> **EXTRACTED MATERIAL**
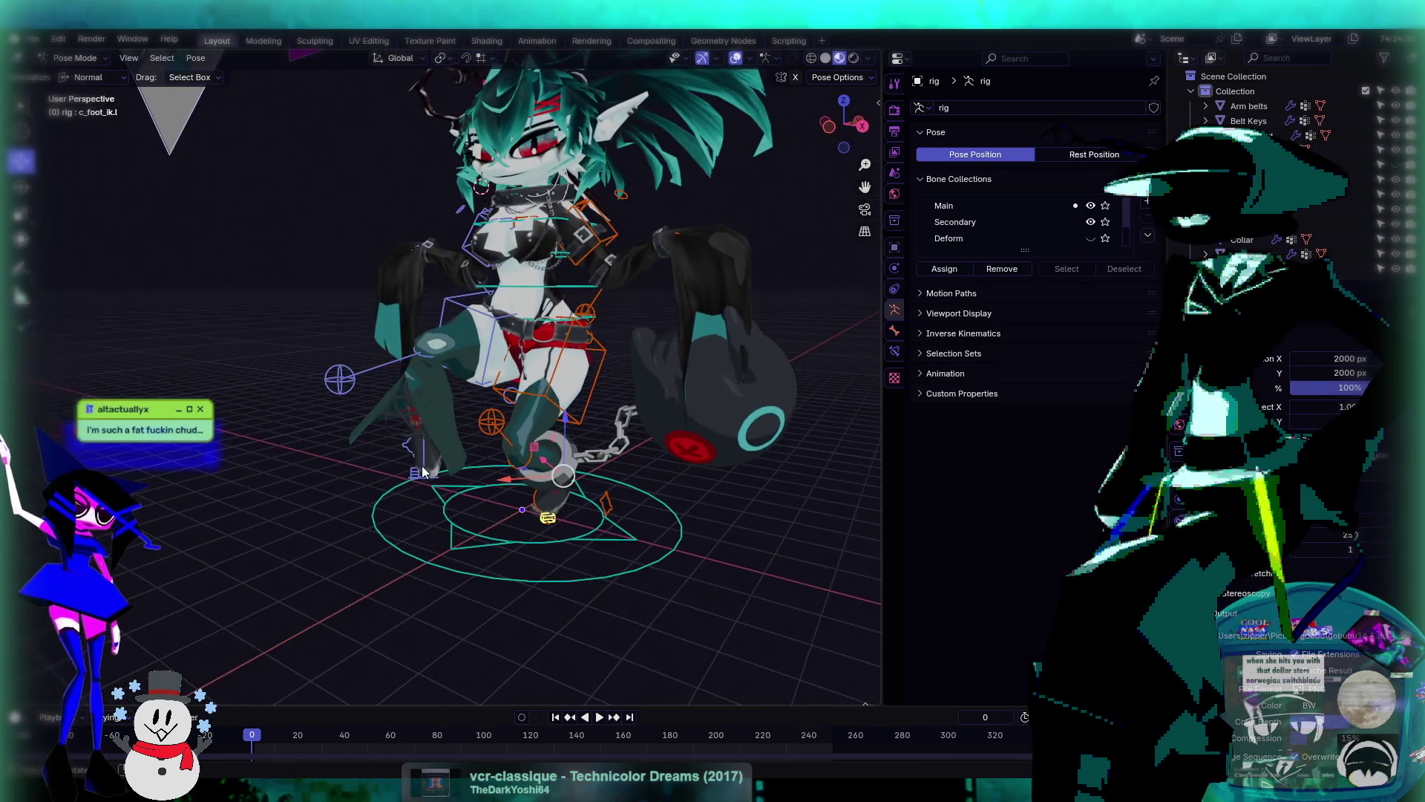
{"action": "left_click", "coordinate": [416, 474]}
{"action": "left_click_drag", "start_coordinate": [421, 436], "coordinate": [454, 421]}
{"action": "mouse_move", "coordinate": [454, 421]}
{"action": "middle_mouse_down"}
{"action": "mouse_move", "coordinate": [541, 365]}
{"action": "mouse_move", "coordinate": [542, 418]}
{"action": "middle_mouse_up"}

> **REQUIREMENT**
With "coordinate" as the string to look for, count the matching lines in the entries above and report only the number.

> **ANSWER SECTION**
5